Role of the β subunit of casein kinase‐2 on the stability and specificity of the recombinant reconstituted holoenzyme

Abstract

Recombinant human α subunit from casein kinase‐2 (CK‐2) was subjected, either alone or in combination with recombinant human β subunit, to high temperature, tryptic digestion and urea treatment. In all three cases, it was shown that the presence of the β subunit could drastically reduce the loss of kinase activity, strongly suggesting a protective function for the β subunit.

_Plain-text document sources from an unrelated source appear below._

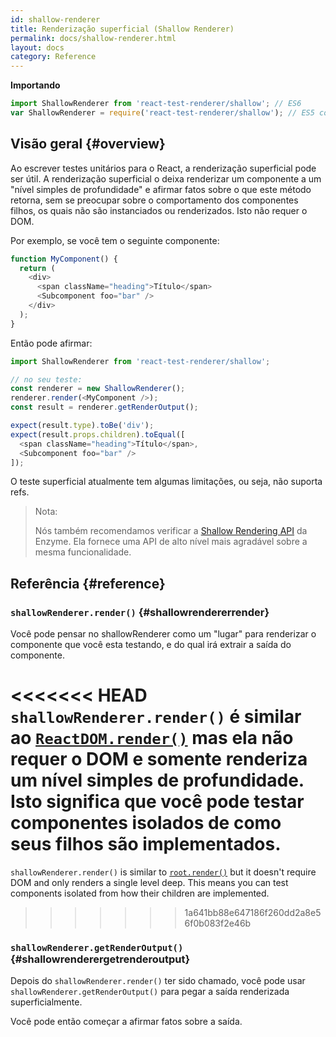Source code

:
 ```yaml
---
id: shallow-renderer
title: Renderização superficial (Shallow Renderer)
permalink: docs/shallow-renderer.html
layout: docs
category: Reference
---
```


**Importando**

```javascript
import ShallowRenderer from 'react-test-renderer/shallow'; // ES6
var ShallowRenderer = require('react-test-renderer/shallow'); // ES5 com npm
```

## Visão geral {#overview}

Ao escrever testes unitários para o React, a renderização superficial pode ser útil. A renderização superficial o deixa renderizar um componente a um "nível simples de profundidade" e afirmar fatos sobre o que este método retorna, sem se preocupar sobre o comportamento dos componentes filhos, os quais não são instanciados ou renderizados. Isto não requer o DOM.

Por exemplo, se você tem o seguinte componente:

```javascript
function MyComponent() {
  return (
    <div>
      <span className="heading">Título</span>
      <Subcomponent foo="bar" />
    </div>
  );
}
```

Então pode afirmar:

```javascript
import ShallowRenderer from 'react-test-renderer/shallow';

// no seu teste:
const renderer = new ShallowRenderer();
renderer.render(<MyComponent />);
const result = renderer.getRenderOutput();

expect(result.type).toBe('div');
expect(result.props.children).toEqual([
  <span className="heading">Título</span>,
  <Subcomponent foo="bar" />
]);
```

O teste superficial atualmente tem algumas limitações, ou seja, não suporta refs.

> Nota:
>
> Nós também recomendamos verificar a [Shallow Rendering API](https://airbnb.io/enzyme/docs/api/shallow.html) da Enzyme. Ela fornece uma API de alto nível mais agradável sobre a mesma funcionalidade.

## Referência {#reference}

### `shallowRenderer.render()` {#shallowrendererrender}

Você pode pensar no shallowRenderer como um "lugar" para renderizar o componente que você esta testando, e do qual irá extrair a saída do componente.

<<<<<<< HEAD
`shallowRenderer.render()` é similar ao [`ReactDOM.render()`](/docs/react-dom.html#render) mas ela não requer o DOM e somente renderiza um nível simples de profundidade. Isto significa que você pode testar componentes isolados de como seus filhos são implementados.
=======
`shallowRenderer.render()` is similar to [`root.render()`](/docs/react-dom-client.html#createroot) but it doesn't require DOM and only renders a single level deep. This means you can test components isolated from how their children are implemented.
>>>>>>> 1a641bb88e647186f260dd2a8e56f0b083f2e46b

### `shallowRenderer.getRenderOutput()` {#shallowrenderergetrenderoutput}

Depois do `shallowRenderer.render()` ter sido chamado, você pode usar `shallowRenderer.getRenderOutput()` para pegar a saída renderizada superficialmente.


Você pode então começar a afirmar fatos sobre a saída.
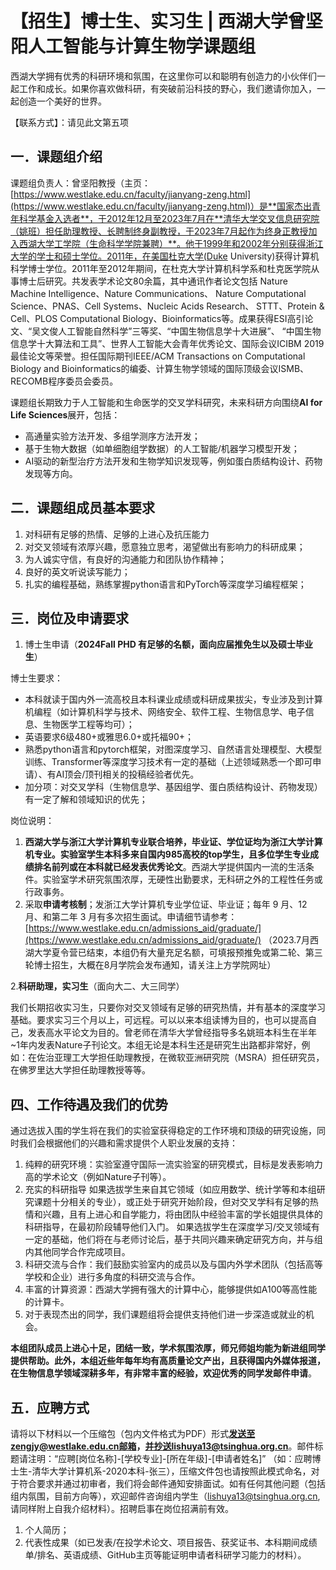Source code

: # 【招生】博士生、实习生 | 西湖大学曾坚阳人工智能与计算生物学课题组

西湖大学拥有优秀的科研环境和氛围，在这里你可以和聪明有创造力的小伙伴们一起工作和成长。如果你喜欢做科研，有突破前沿科技的野心，我们邀请你加入，一起创造一个美好的世界。

【联系方式】：请见此文第五项

## 一．课题组介绍

课题组负责人：曾坚阳教授（主页：[https://www.westlake.edu.cn/faculty/jianyang-zeng.html](https://www.westlake.edu.cn/faculty/jianyang-zeng.html)）是**国家杰出青年科学基金入选者**，于2012年12月至2023年7月在**清华大学交叉信息研究院（姚班）担任助理教授、长聘制终身副教授，于2023年7月起作为终身正教授加入西湖大学工学院（生命科学学院兼聘）**。他于1999年和2002年分别获得浙江大学的学士和硕士学位。2011年，在美国杜克大学(Duke University)获得计算机科学博士学位。2011年至2012年期间，在杜克大学计算机科学系和杜克医学院从事博士后研究。共发表学术论文80余篇，其中通讯作者论文包括 Nature Machine Intelligence、Nature Communications、 Nature Computational Science、PNAS、Cell Systems、Nucleic Acids Research、 STTT、Protein & Cell、PLOS Computational Biology、Bioinformatics等。成果获得ESI高引论文、“吴文俊人工智能自然科学”三等奖、“中国生物信息学十大进展”、 “中国生物信息学十大算法和工具”、世界人工智能大会青年优秀论文、国际会议ICIBM 2019最佳论文等荣誉。担任国际期刊IEEE/ACM Transactions on Computational Biology and Bioinformatics的编委、计算生物学领域的国际顶级会议ISMB、RECOMB程序委员会委员。

课题组长期致力于人工智能和生命医学的交叉学科研究，未来科研方向围绕**AI for Life Sciences**展开，包括：
- 高通量实验方法开发、多组学测序方法开发；
- 基于生物大数据（如单细胞组学数据）的人工智能/机器学习模型开发；
- AI驱动的新型治疗方法开发和生物学知识发现等，例如蛋白质结构设计、药物发现等方向。

## 二．课题组成员基本要求

1. 对科研有足够的热情、足够的上进心及抗压能力
2. 对交叉领域有浓厚兴趣，愿意独立思考，渴望做出有影响力的科研成果；
3. 为人诚实守信，有良好的沟通能力和团队协作精神；
4. 良好的英文听说读写能力；
5. 扎实的编程基础，熟练掌握python语言和PyTorch等深度学习编程框架；

## 三．岗位及申请要求

1. 博士生申请（**2024Fall PHD 有足够的名额，面向应届推免生以及硕士毕业生**）

博士生要求：
- 本科就读于国内外一流高校且本科课业成绩或科研成果拔尖，专业涉及到计算机编程（如计算机科学与技术、网络安全、软件工程、生物信息学、电子信息、生物医学工程等均可）；
- 英语要求6级480+或雅思6.0+或托福90+；
- 熟悉python语言和pytorch框架，对图深度学习、自然语言处理模型、大模型训练、Transformer等深度学习技术有一定的基础（上述领域熟悉一个即可申请）、有AI顶会/顶刊相关的投稿经验者优先。
- 加分项：对交叉学科（生物信息学、基因组学、蛋白质结构设计、药物发现）有一定了解和领域知识的优先；

岗位说明：
1. **西湖大学与浙江大学计算机专业联合培养，毕业证、学位证均为浙江大学计算机专业。实验室学生本科多来自国内985高校的top学生，且多位学生专业成绩排名前列或在本科就已经发表优秀论文**。西湖大学提供国内一流的生活条件。实验室学术研究氛围浓厚，无硬性出勤要求，无科研之外的工程性任务或行政事务。
2. 采取**申请考核制**；发浙江大学计算机专业学位证、毕业证；每年 9 月、12 月、和第二年 3 月有多次招生面试。申请细节请参考：[https://www.westlake.edu.cn/admissions_aid/graduate/](https://www.westlake.edu.cn/admissions_aid/graduate/)
（2023.7月西湖大学夏令营已结束，本组仍有大量充足名额，可填报预推免或第二轮、第三轮博士招生，大概在8月学院会发布通知，请关注上方学院网址）

2.**科研助理，实习生**（面向大二、大三同学）

我们长期招收实习生，只要你对交叉领域有足够的研究热情，并有基本的深度学习基础。要求实习三个月以上，可远程。可以以来本组读博为目的，也可以提高自己，发表高水平论文为目的。曾老师在清华大学曾经指导多名姚班本科生在半年~1年内发表Nature子刊论文。本组无论是本科生还是研究生出路都非常好，例如：在佐治亚理工大学担任助理教授，在微软亚洲研究院（MSRA）担任研究员，在佛罗里达大学担任助理教授等等。

## 四、工作待遇及我们的优势

通过选拔入围的学生将在我们的实验室获得稳定的工作环境和顶级的研究设施，同时我们会根据他们的兴趣和需求提供个人职业发展的支持：

1. 纯粹的研究环境：实验室遵守国际一流实验室的研究模式，目标是发表影响力高的学术论文（例如Nature子刊等）。
2. 充实的科研指导
   如果选拔学生来自其它领域（如应用数学、统计学等和本组研究课题十分相关的专业），或正处于研究开始阶段，但对交叉学科有足够的热情和兴趣，且有上进心和自学能力，将由团队中经验丰富的学长姐提供具体的科研指导，在最初阶段辅导他们入门。
   如果选拔学生在深度学习/交叉领域有一定的基础，他们将在与老师讨论后，基于共同兴趣来确定研究方向，并与组内其他同学合作完成项目。
3. 科研交流与合作：我们鼓励实验室内的成员以及与国内外学术团队（包括高等学校和企业）进行多角度的科研交流与合作。
4. 丰富的计算资源：西湖大学拥有强大的计算中心，能够提供如A100等高性能的计算卡。
5. 对于表现杰出的同学，我们课题组将会提供支持他们进一步深造或就业的机会。

**本组团队成员上进心十足，团结一致，学术氛围浓厚，师兄师姐均能为新进组同学提供帮助。此外，本组近些年每年均有高质量论文产出，且获得国内外媒体报道，在生物信息学领域深耕多年，有非常丰富的经验，欢迎优秀的同学发邮件申请**。

## 五．应聘方式

请将以下材料以一个压缩包（包内文件格式为PDF）形式**发送至zengjy@westlake.edu.cn邮箱，并抄送lishuya13@tsinghua.org.cn**。邮件标题请注明：“应聘[岗位名称]-[学校专业]-[所在年级]-[申请者姓名]” （如：应聘博士生-清华大学计算机系-2020本科-张三），压缩文件包也请按照此模式命名，对于符合要求并通过初审者，我们将会邮件通知安排面试。如有任何其他问题（包括组内氛围，目前方向等），欢迎邮件咨询组内学生（lishuya13@tsinghua.org.cn, 请同样附上自我介绍材料）。招聘启事在岗位招满前有效。

1. 个人简历；
2. 代表性成果（如已发表/在投学术论文、项目报告、获奖证书、本科期间成绩单/排名、英语成绩、GitHub主页等能证明申请者科研学习能力的材料）。
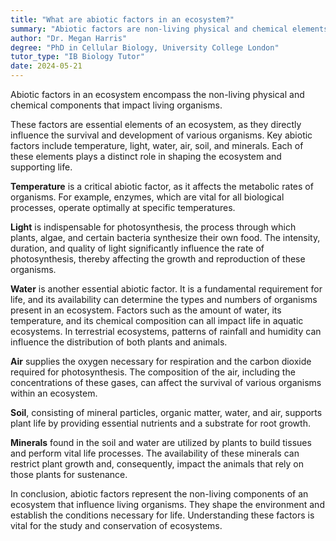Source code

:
 ```yaml
---
title: "What are abiotic factors in an ecosystem?"
summary: "Abiotic factors are non-living physical and chemical elements in an ecosystem that affect the living organisms within it."
author: "Dr. Megan Harris"
degree: "PhD in Cellular Biology, University College London"
tutor_type: "IB Biology Tutor"
date: 2024-05-21
---
```


Abiotic factors in an ecosystem encompass the non-living physical and chemical components that impact living organisms.

These factors are essential elements of an ecosystem, as they directly influence the survival and development of various organisms. Key abiotic factors include temperature, light, water, air, soil, and minerals. Each of these elements plays a distinct role in shaping the ecosystem and supporting life.

**Temperature** is a critical abiotic factor, as it affects the metabolic rates of organisms. For example, enzymes, which are vital for all biological processes, operate optimally at specific temperatures. 

**Light** is indispensable for photosynthesis, the process through which plants, algae, and certain bacteria synthesize their own food. The intensity, duration, and quality of light significantly influence the rate of photosynthesis, thereby affecting the growth and reproduction of these organisms.

**Water** is another essential abiotic factor. It is a fundamental requirement for life, and its availability can determine the types and numbers of organisms present in an ecosystem. Factors such as the amount of water, its temperature, and its chemical composition can all impact life in aquatic ecosystems. In terrestrial ecosystems, patterns of rainfall and humidity can influence the distribution of both plants and animals.

**Air** supplies the oxygen necessary for respiration and the carbon dioxide required for photosynthesis. The composition of the air, including the concentrations of these gases, can affect the survival of various organisms within an ecosystem. 

**Soil**, consisting of mineral particles, organic matter, water, and air, supports plant life by providing essential nutrients and a substrate for root growth. 

**Minerals** found in the soil and water are utilized by plants to build tissues and perform vital life processes. The availability of these minerals can restrict plant growth and, consequently, impact the animals that rely on those plants for sustenance.

In conclusion, abiotic factors represent the non-living components of an ecosystem that influence living organisms. They shape the environment and establish the conditions necessary for life. Understanding these factors is vital for the study and conservation of ecosystems.
    
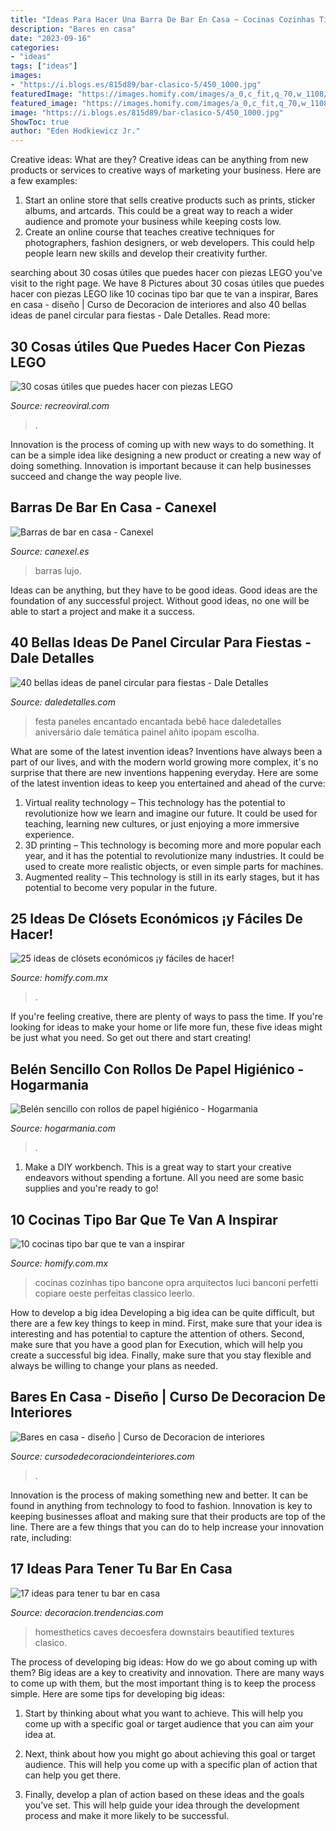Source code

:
 ```yaml
---
title: "Ideas Para Hacer Una Barra De Bar En Casa ~ Cocinas Cozinhas Tipo Bancone Opra Arquitectos Luci Banconi Perfetti Copiare Oeste Perfeitas Classico Leerlo"
description: "Bares en casa"
date: "2023-09-16"
categories:
- "ideas"
tags: ["ideas"]
images:
- "https://i.blogs.es/815d89/bar-clasico-5/450_1000.jpg"
featuredImage: "https://images.homify.com/images/a_0,c_fit,q_70,w_1108/v1441131158/p/photo/image/730547/DSC_0224_copia/fotos-de-de-estilo-de.jpg"
featured_image: "https://images.homify.com/images/a_0,c_fit,q_70,w_1108/v1441131158/p/photo/image/730547/DSC_0224_copia/fotos-de-de-estilo-de.jpg"
image: "https://i.blogs.es/815d89/bar-clasico-5/450_1000.jpg"
ShowToc: true
author: "Eden Hodkiewicz Jr."
---
```



Creative ideas: What are they?
Creative ideas can be anything from new products or services to creative ways of marketing your business. Here are a few examples:
1. Start an online store that sells creative products such as prints, sticker albums, and artcards. This could be a great way to reach a wider audience and promote your business while keeping costs low.
2. Create an online course that teaches creative techniques for photographers, fashion designers, or web developers. This could help people learn new skills and develop their creativity further.

	

		
searching about 30 cosas útiles que puedes hacer con piezas LEGO you've visit to the right page. We have 8 Pictures about 30 cosas útiles que puedes hacer con piezas LEGO like 10 cocinas tipo bar que te van a inspirar, Bares en casa - diseño | Curso de Decoracion de interiores and also 40 bellas ideas de panel circular para fiestas - Dale Detalles. Read more:
		
    
## 30 Cosas útiles Que Puedes Hacer Con Piezas LEGO

<img loading=lazy src="https://www.recreoviral.com/wp-content/uploads/2015/10/cosas-que-puedes-hacer-con-Lego-12.jpg" onerror="this.onerror=null;this.src='https://tse2.mm.bing.net/th?id=OIP.rzhdOnbSZFjV4QFVoBDovAHaLJ&amp;pid=15.1';" alt="30 cosas útiles que puedes hacer con piezas LEGO">

_Source: recreoviral.com_

>. 

	

Innovation is the process of coming up with new ways to do something. It can be a simple idea like designing a new product or creating a new way of doing something. Innovation is important because it can help businesses succeed and change the way people live.

    
## Barras De Bar En Casa - Canexel

<img loading=lazy src="http://www.canexel.es/wp-content/uploads/2015/02/bar-de-lujo.jpg" onerror="this.onerror=null;this.src='https://tse2.mm.bing.net/th?id=OIP.nddX8BnWwfd49MPNbz_3XQHaHb&amp;pid=15.1';" alt="Barras de bar en casa - Canexel">

_Source: canexel.es_

>barras lujo. 

	

Ideas can be anything, but they have to be good ideas. Good ideas are the foundation of any successful project. Without good ideas, no one will be able to start a project and make it a success.

    
## 40 Bellas Ideas De Panel Circular Para Fiestas - Dale Detalles

<img loading=lazy src="https://www.daledetalles.com/wp-content/uploads/2020/03/panel-circular-para-fiestas39.jpg" onerror="this.onerror=null;this.src='https://tse4.mm.bing.net/th?id=OIP.oM8NvYWKdHg3prQhNIABsQHaHa&amp;pid=15.1';" alt="40 bellas ideas de panel circular para fiestas - Dale Detalles">

_Source: daledetalles.com_

>festa paneles encantado encantada bebê hace daledetalles aniversário dale temática painel añito ipopam escolha. 

	

What are some of the latest invention ideas?
Inventions have always been a part of our lives, and with the modern world growing more complex, it's no surprise that there are new inventions happening everyday. Here are some of the latest invention ideas to keep you entertained and ahead of the curve: 
1. Virtual reality technology – This technology has the potential to revolutionize how we learn and imagine our future. It could be used for teaching, learning new cultures, or just enjoying a more immersive experience. 
2. 3D printing – This technology is becoming more and more popular each year, and it has the potential to revolutionize many industries. It could be used to create more realistic objects, or even simple parts for machines. 
3. Augmented reality – This technology is still in its early stages, but it has potential to become very popular in the future.

    
## 25 Ideas De Clósets Económicos ¡y Fáciles De Hacer!

<img loading=lazy src="https://images.homify.com/images/a_0,c_fit,f_auto,q_auto,w_1108/v1456765688/p/photo/image/1372543/cabina_allestita_2/fotos-de-de-estilo-de.jpg" onerror="this.onerror=null;this.src='https://tse4.mm.bing.net/th?id=OIP.2rgSymnkkLdVPr9osWMU-AHaLh&amp;pid=15.1';" alt="25 ideas de clósets económicos ¡y fáciles de hacer!">

_Source: homify.com.mx_

>. 

	

If you're feeling creative, there are plenty of ways to pass the time. If you're looking for ideas to make your home or life more fun, these five ideas might be just what you need. So get out there and start creating!

    
## Belén Sencillo Con Rollos De Papel Higiénico - Hogarmania

<img loading=lazy src="https://www.hogarmania.com/archivos/201411/belen-sencillo-con-rollos-de-papel-higienico-paso-5-1280x720x80xX.jpg" onerror="this.onerror=null;this.src='https://tse1.mm.bing.net/th?id=OIP.lHz9U3GDEy_2j45UK2aumAHaEK&amp;pid=15.1';" alt="Belén sencillo con rollos de papel higiénico - Hogarmania">

_Source: hogarmania.com_

>. 

	

1. Make a DIY workbench. This is a great way to start your creative endeavors without spending a fortune. All you need are some basic supplies and you're ready to go!

    
## 10 Cocinas Tipo Bar Que Te Van A Inspirar

<img loading=lazy src="https://images.homify.com/images/a_0,c_fit,q_70,w_1108/v1441131158/p/photo/image/730547/DSC_0224_copia/fotos-de-de-estilo-de.jpg" onerror="this.onerror=null;this.src='https://tse2.mm.bing.net/th?id=OIP.YQkLLyc6-ICRzQBOLKnRRAHaLJ&amp;pid=15.1';" alt="10 cocinas tipo bar que te van a inspirar">

_Source: homify.com.mx_

>cocinas cozinhas tipo bancone opra arquitectos luci banconi perfetti copiare oeste perfeitas classico leerlo. 

	

How to develop a big idea
Developing a big idea can be quite difficult, but there are a few key things to keep in mind. First, make sure that your idea is interesting and has potential to capture the attention of others. Second, make sure that you have a good plan for Execution, which will help you create a successful big idea. Finally, make sure that you stay flexible and always be willing to change your plans as needed.

    
## Bares En Casa - Diseño | Curso De Decoracion De Interiores

<img loading=lazy src="https://cursodedecoraciondeinteriores.com/wp-content/uploads/2017/08/bares-en-casa-diseno-6.jpg" onerror="this.onerror=null;this.src='https://tse4.mm.bing.net/th?id=OIP.Ed6_Z8ABTqjPyOWDJHNhZwHaJ4&amp;pid=15.1';" alt="Bares en casa - diseño | Curso de Decoracion de interiores">

_Source: cursodedecoraciondeinteriores.com_

>. 

	

Innovation is the process of making something new and better. It can be found in anything from technology to food to fashion. Innovation is key to keeping businesses afloat and making sure that their products are top of the line. There are a few things that you can do to help increase your innovation rate, including:

    
## 17 Ideas Para Tener Tu Bar En Casa

<img loading=lazy src="https://i.blogs.es/815d89/bar-clasico-5/450_1000.jpg" onerror="this.onerror=null;this.src='https://tse1.mm.bing.net/th?id=OIP.x3c0C9F6WPb4QVyU0BAZKwHaJ5&amp;pid=15.1';" alt="17 ideas para tener tu bar en casa">

_Source: decoracion.trendencias.com_

>homesthetics caves decoesfera downstairs beautified textures clasico. 

	

The process of developing big ideas: How do we go about coming up with them?
Big ideas are a key to creativity and innovation. There are many ways to come up with them, but the most important thing is to keep the process simple. Here are some tips for developing big ideas:
1. Start by thinking about what you want to achieve. This will help you come up with a specific goal or target audience that you can aim your idea at.

2. Next, think about how you might go about achieving this goal or target audience. This will help you come up with a specific plan of action that can help you get there.

3. Finally, develop a plan of action based on these ideas and the goals you’ve set. This will help guide your idea through the development process and make it more likely to be successful.

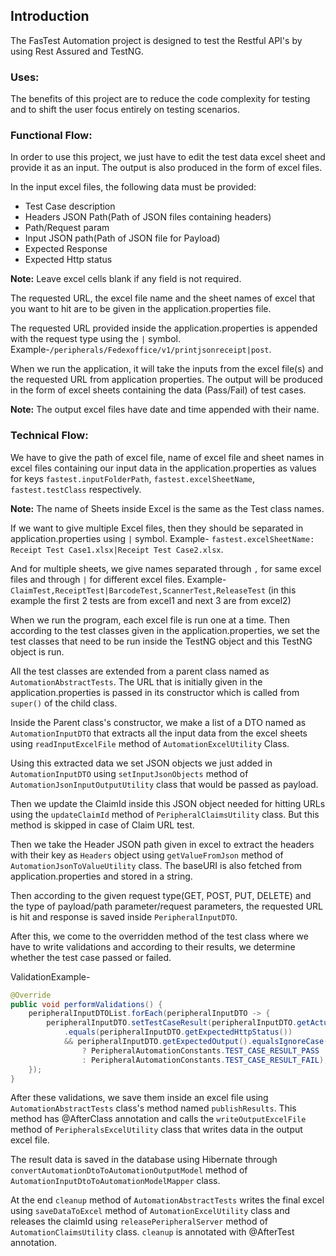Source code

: ## Introduction
The FasTest Automation project is designed to test the Restful API's by using Rest Assured and TestNG.
### Uses:
The benefits of this project are to reduce the code complexity for testing and to shift the user focus entirely on testing scenarios.
### Functional Flow:
In order to use this project, we just have to edit the test data excel sheet and provide it as an input. The output is also produced in the form of excel files.

In the input excel files, the following data must be provided:
+ Test Case description
+ Headers JSON Path(Path of JSON files containing headers)
+ Path/Request param
+ Input JSON path(Path of JSON file for Payload)
+ Expected Response
+ Expected Http status

__Note:__ Leave excel cells blank if any field is not required.

The requested URL, the excel file name and the sheet names of excel that you want to hit are to be given in the application.properties file.

The requested URL provided inside the application.properties is appended with the request type using the `|` symbol. Example-`/peripherals/Fedexoffice/v1/printjsonreceipt|post`.

When we run the application, it will take the inputs from the excel file(s) and the requested URL from application properties. The output will be produced in the form of excel sheets containing the data (Pass/Fail) of test cases.

__Note:__ The output excel files have date and time appended with their name.

### Technical Flow:
We have to give the path of excel file, name of excel file and sheet names in excel files containing our input data in the application.properties as values for keys `fastest.inputFolderPath`, `fastest.excelSheetName`, `fastest.testClass` respectively.

__Note:__ The name of Sheets inside Excel is the same as the Test class names.

If we want to give multiple Excel files, then they should be separated in application.properties using `|` symbol. Example- `fastest.excelSheetName: Receipt Test Case1.xlsx|Receipt Test Case2.xlsx`. 

And for multiple sheets, we give names separated through `,` for same excel files and through `|` for different excel files. Example- `ClaimTest,ReceiptTest|BarcodeTest,ScannerTest,ReleaseTest` (in this example the first 2 tests are from excel1 and next 3 are from excel2)

When we run the program, each excel file is run one at a time. Then according to the test classes given in the application.properties, we set the test classes that need to be run inside the TestNG object and this TestNG object is run.

All the test classes are extended from a parent class named as `AutomationAbstractTests`. The URL that is initially given in the application.properties  is passed in its constructor which is called from `super()` of the child class.

Inside the Parent class's constructor, we make a list of a DTO named as `AutomationInputDTO` that extracts all the input data from the excel sheets using `readInputExcelFile` method of `AutomationExcelUtility` Class.

Using this extracted data we set JSON objects we just added in `AutomationInputDTO` using `setInputJsonObjects` method of `AutomationJsonInputOutputUtility` class that would be passed as payload.

Then we update the ClaimId inside this JSON object needed for hitting URLs
using the `updateClaimId` method of `PeripheralClaimsUtility` class. But this method is skipped in case of Claim URL test.

Then we take the Header JSON path given in excel to extract the headers with their key as `Headers` object using `getValueFromJson` method of `AutomationJsonToValueUtility` class. The baseURI is also fetched from application.properties and stored in a string.

Then according to the given request type(GET, POST, PUT, DELETE) and the type of payload/path parameter/request parameters, the requested URL is hit and response is saved inside `PeripheralInputDTO`.

After this, we come to the overridden method of the test class where we have to write validations and according to their results, we determine whether the test case passed or failed. 

ValidationExample- 
```java
@Override
public void performValidations() {
	peripheralInputDTOList.forEach(peripheralInputDTO -> {
		peripheralInputDTO.setTestCaseResult(peripheralInputDTO.getActualHttpStatus()
			.equals(peripheralInputDTO.getExpectedHttpStatus())
			&& peripheralInputDTO.getExpectedOutput().equalsIgnoreCase(peripheralInputDTO.getActualOutput())
				? PeripheralAutomationConstants.TEST_CASE_RESULT_PASS
				: PeripheralAutomationConstants.TEST_CASE_RESULT_FAIL);
	});
}
```

After these validations, we save them inside an excel file using  `AutomationAbstractTests` class's method named `publishResults`. This method has @AfterClass annotation and calls the `writeOutputExcelFile` method of `PeripheralsExcelUtility` class that writes data in the output excel file.

The result data is saved in the database using Hibernate through `convertAutomationDtoToAutomationOutputModel` method of `AutomationInputDtoToAutomationModelMapper` class.

At the end `cleanup` method of `AutomationAbstractTests` writes the final excel using `saveDataToExcel` method of `AutomationExcelUtility` class and releases the claimId using `releasePeripheralServer` method of `AutomationClaimsUtility` class. `cleanup` is annotated with @AfterTest annotation.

Assaying different peptides for specificity toward the recombinant α subunit and the recombinant reconstituted enzyme, showed that the presence of the β subunit could modify the specificity of the catalytic α subunit. Therefore, a dual function for the β subunit is proposed which confers both specificity and stability to the catalytic α subunit within the CK‐2 holoenzyme complex. The peptide DLEPDEELEDNPNQSDL, reproducing the highly acidic amino acid 55–71 segment of the human β subunit, counteracts the stimulatory effect of the β subunit on the α subunit activity and partially substitutes the β subunit in conferring thermal stability to the α subunit. No such effect is induced by the peptide MSSSEEVSW, reproducing the N‐terminal segment of the β subunit including the autophosphorylation site. It is suggested that the acidic domain of the β subunit, encompassing residues 55–71, plays a role in the interactions between the β and α subunits.